Caso seríssimo o primeiro álbum solo de Jards Macalé. Marcado por parcerias com letristas insuspeitos – os poetas José Carlos Capinam, Torquato Neto, Duda Machado e Waly Salomão, e os compositores Luiz Melodia e Gilberto Gil – o biscoito fino, lançado pela Philips, em 1972, contou ainda com a participação de dois dos mais expressivos músicos da geração que modernizou a música popular do País na virada dos anos 1960 para a década de 1970: o baterista Tutty Moreno (marido da cantora Joyce, então casada com Nelson Ângelo) e o incendiário Lanny Gordin, que deixou o posto de guitar-hero da Tropicália para assumir violão e contrabaixo elétrico no LP.

Mas, antes de falarmos de Jards Macalé, como singelamente foi intitulado o début epônimo do compositor, façamos um breve retrospecto dos caminhos que levaram o artista carioca até este primeiro registro solo impregnado de brilhantismo e do ímpeto de “desafinar o coro dos contentes”.

Nascido na zona Norte, no bairro da Tijuca, em 3 de março de 1943, ele foi batizado Jards Anet da Silva. Aos 8 anos de idade, partiu com os pais e o irmão caçula, Roberto, para Ipanema. Na zona Sul logo ganhou o apelido, em alusão ao nome do pior jogador do clube do Botafogo, chacota que adotaria, depois, como sobrenome artístico.
▬▬▬▬▬▬
Instruções do exercício →
Diga se cada afirmação concorda com o texto sobre Jards Macalé. Responda sim ou não e cite, palavra por palavra, o trecho que decide.
1. O primeiro álbum solo de Jards Macalé saiu pela Philips em 1972.
2. Jards Macalé nasceu em Ipanema.
3. Lanny Gordin tocou bateria no LP.
O material não tem nenhum papel nesta atividade.

Material coletado →
▬▬▬▬▬▬
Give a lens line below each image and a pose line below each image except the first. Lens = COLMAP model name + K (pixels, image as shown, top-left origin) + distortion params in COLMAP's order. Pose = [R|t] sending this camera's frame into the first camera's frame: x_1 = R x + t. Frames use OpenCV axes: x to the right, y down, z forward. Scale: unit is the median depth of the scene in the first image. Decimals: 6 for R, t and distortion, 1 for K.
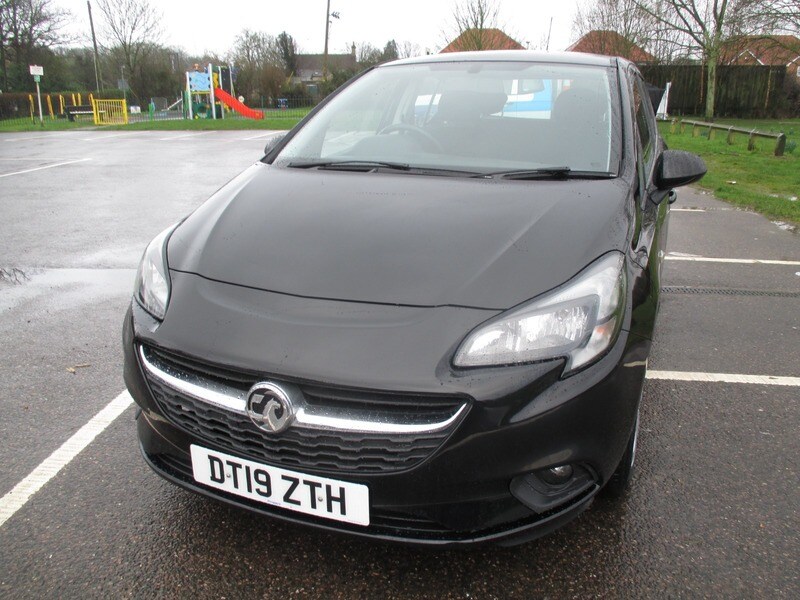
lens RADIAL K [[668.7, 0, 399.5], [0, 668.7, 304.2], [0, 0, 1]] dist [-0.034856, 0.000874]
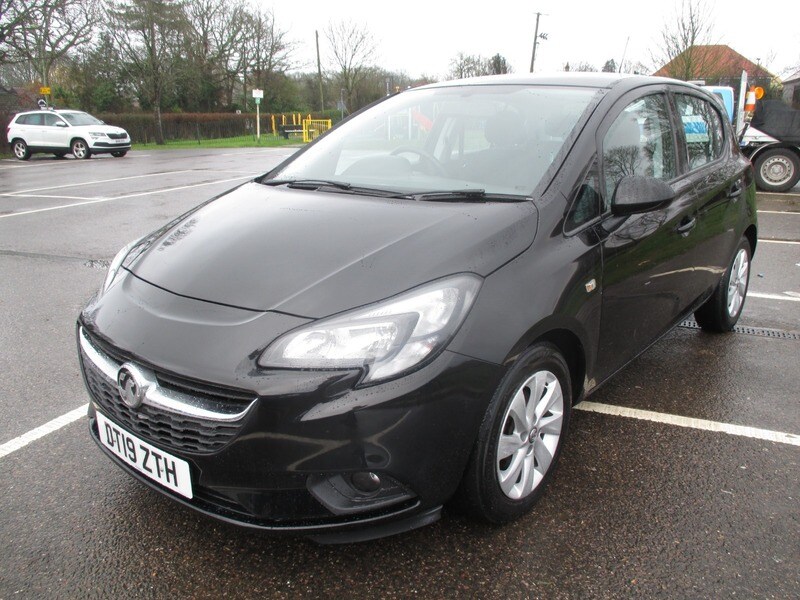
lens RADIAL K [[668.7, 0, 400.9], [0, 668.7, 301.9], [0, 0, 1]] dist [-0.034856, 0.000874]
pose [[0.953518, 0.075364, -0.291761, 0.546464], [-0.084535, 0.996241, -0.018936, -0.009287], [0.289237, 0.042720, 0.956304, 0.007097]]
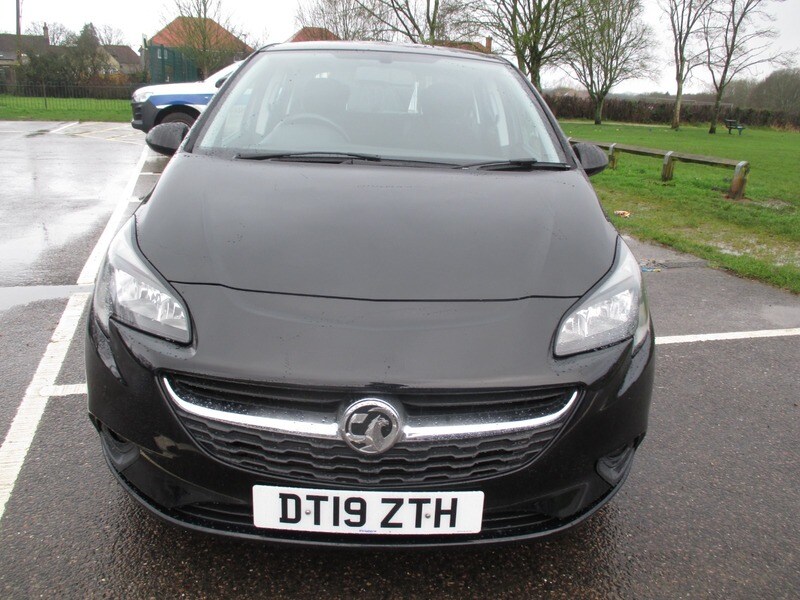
▬▬▬▬▬▬
Resposta do exercício →
1. Sim: "lançado pela Philips, em 1972".
2. Não: "Nascido na zona Norte, no bairro da Tijuca".
3. Não: "para assumir violão e contrabaixo elétrico no LP".